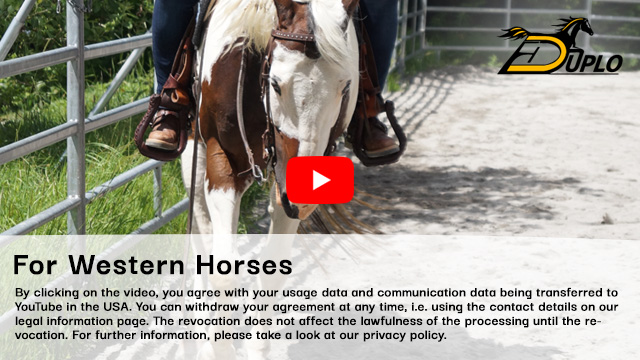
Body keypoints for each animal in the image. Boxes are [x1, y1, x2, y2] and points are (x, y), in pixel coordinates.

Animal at [180, 0, 360, 360]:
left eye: (345, 86)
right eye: (276, 83)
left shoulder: (289, 196)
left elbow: (274, 272)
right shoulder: (222, 166)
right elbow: (223, 276)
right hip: (193, 150)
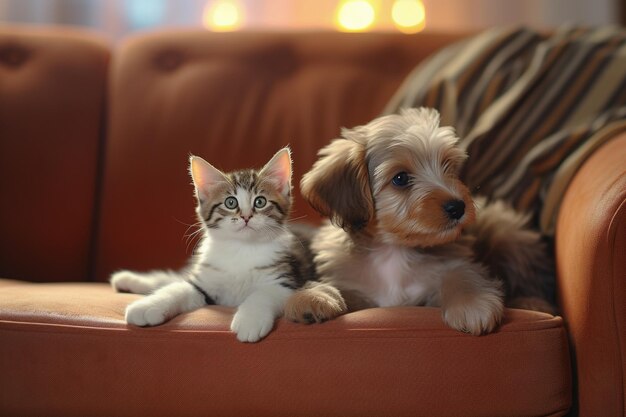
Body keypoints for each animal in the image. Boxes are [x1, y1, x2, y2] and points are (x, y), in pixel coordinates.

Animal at [110, 147, 314, 342]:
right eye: (230, 202)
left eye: (260, 202)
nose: (246, 216)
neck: (241, 249)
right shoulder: (204, 282)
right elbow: (178, 288)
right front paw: (148, 306)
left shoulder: (287, 281)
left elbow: (262, 294)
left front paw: (249, 320)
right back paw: (128, 280)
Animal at [282, 107, 552, 334]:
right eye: (401, 178)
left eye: (447, 167)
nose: (458, 206)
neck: (394, 251)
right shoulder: (356, 287)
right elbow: (342, 290)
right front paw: (314, 297)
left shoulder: (448, 269)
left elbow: (460, 275)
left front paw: (472, 303)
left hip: (508, 235)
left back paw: (534, 304)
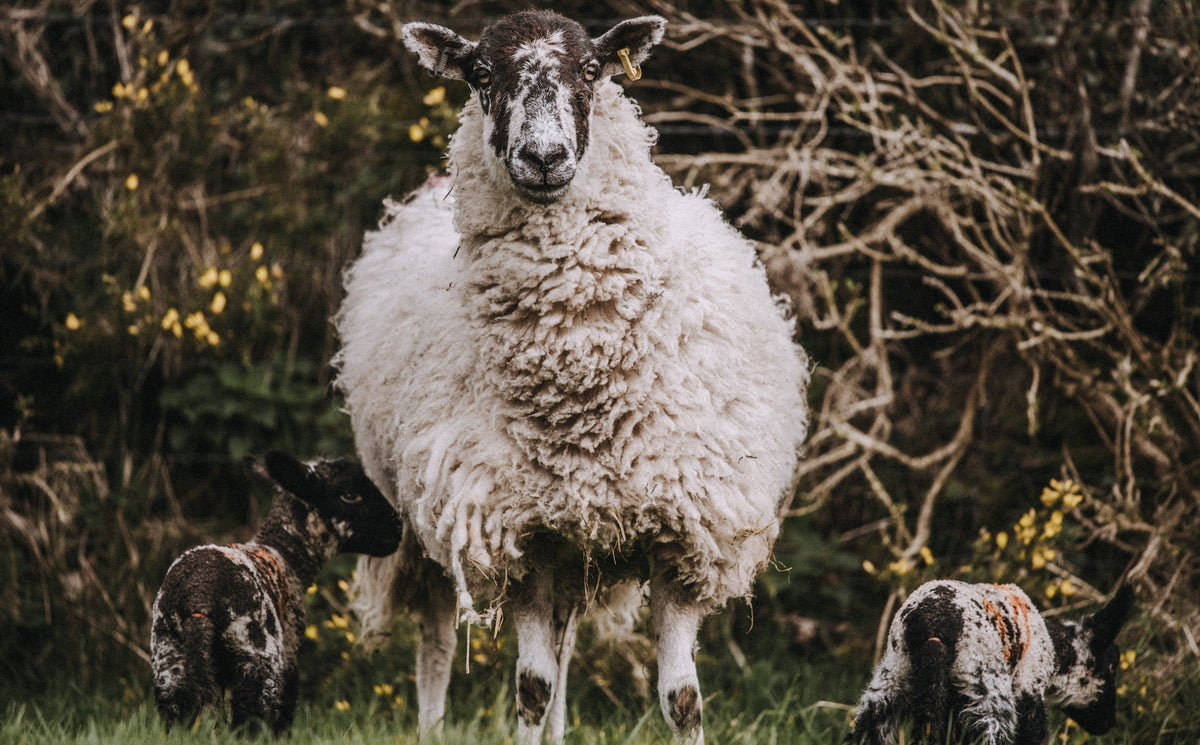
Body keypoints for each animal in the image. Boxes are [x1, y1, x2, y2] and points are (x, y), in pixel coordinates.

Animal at [150, 452, 403, 735]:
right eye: (349, 494)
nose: (397, 527)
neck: (285, 554)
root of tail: (198, 595)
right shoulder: (289, 650)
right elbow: (285, 709)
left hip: (169, 660)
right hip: (257, 652)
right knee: (250, 719)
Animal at [334, 11, 811, 744]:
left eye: (591, 70)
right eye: (480, 74)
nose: (544, 157)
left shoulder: (680, 538)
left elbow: (681, 698)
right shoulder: (517, 536)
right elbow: (529, 689)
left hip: (575, 544)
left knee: (562, 650)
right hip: (427, 518)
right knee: (440, 639)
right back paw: (433, 723)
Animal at [852, 580, 1135, 745]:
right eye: (1111, 665)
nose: (1108, 723)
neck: (1056, 653)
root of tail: (932, 625)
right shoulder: (1029, 689)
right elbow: (1036, 736)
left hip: (891, 681)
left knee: (867, 731)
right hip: (988, 690)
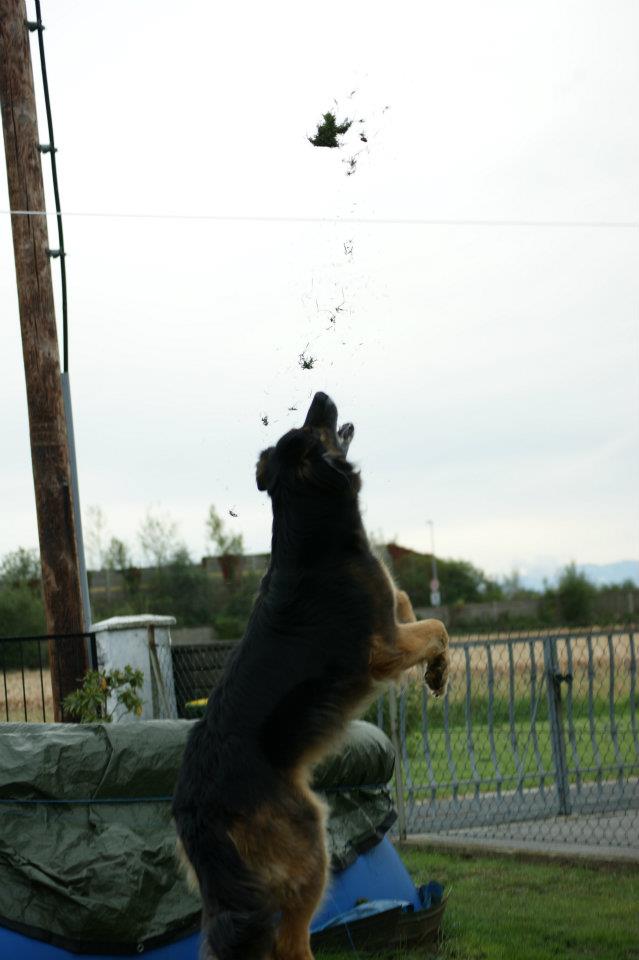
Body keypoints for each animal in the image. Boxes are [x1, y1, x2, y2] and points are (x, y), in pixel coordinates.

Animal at [171, 392, 450, 960]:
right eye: (312, 423)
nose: (320, 395)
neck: (309, 522)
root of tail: (197, 809)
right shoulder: (383, 647)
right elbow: (436, 624)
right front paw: (437, 667)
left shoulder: (389, 617)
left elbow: (408, 601)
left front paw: (436, 670)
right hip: (309, 846)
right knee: (289, 943)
# # #
- [WORK REQUIRED]:
What are the lines above from the one with "right shoulder: (356, 287)" to the one with "left shoulder: (680, 538)", both included? Reproduce them exactly, without pictures.

- [OUTPUT FOR THIS EXERCISE]:
right shoulder: (356, 287)
right elbow: (342, 290)
right front paw: (314, 297)
left shoulder: (448, 269)
left elbow: (460, 275)
left front paw: (472, 303)
left hip: (508, 235)
left back paw: (534, 304)
Body keypoints for each animal in the image. Boxes are [x1, y1, x2, y2] and points are (x, y), in pixel coordinates.

Animal at [150, 452, 403, 735]:
right eye: (349, 494)
nose: (397, 527)
neck: (285, 554)
root of tail: (198, 595)
right shoulder: (289, 650)
right elbow: (285, 709)
left hip: (169, 660)
right hip: (257, 652)
right knee: (250, 719)
Animal at [334, 11, 811, 744]:
left eye: (591, 70)
right eye: (480, 74)
nose: (544, 157)
left shoulder: (680, 538)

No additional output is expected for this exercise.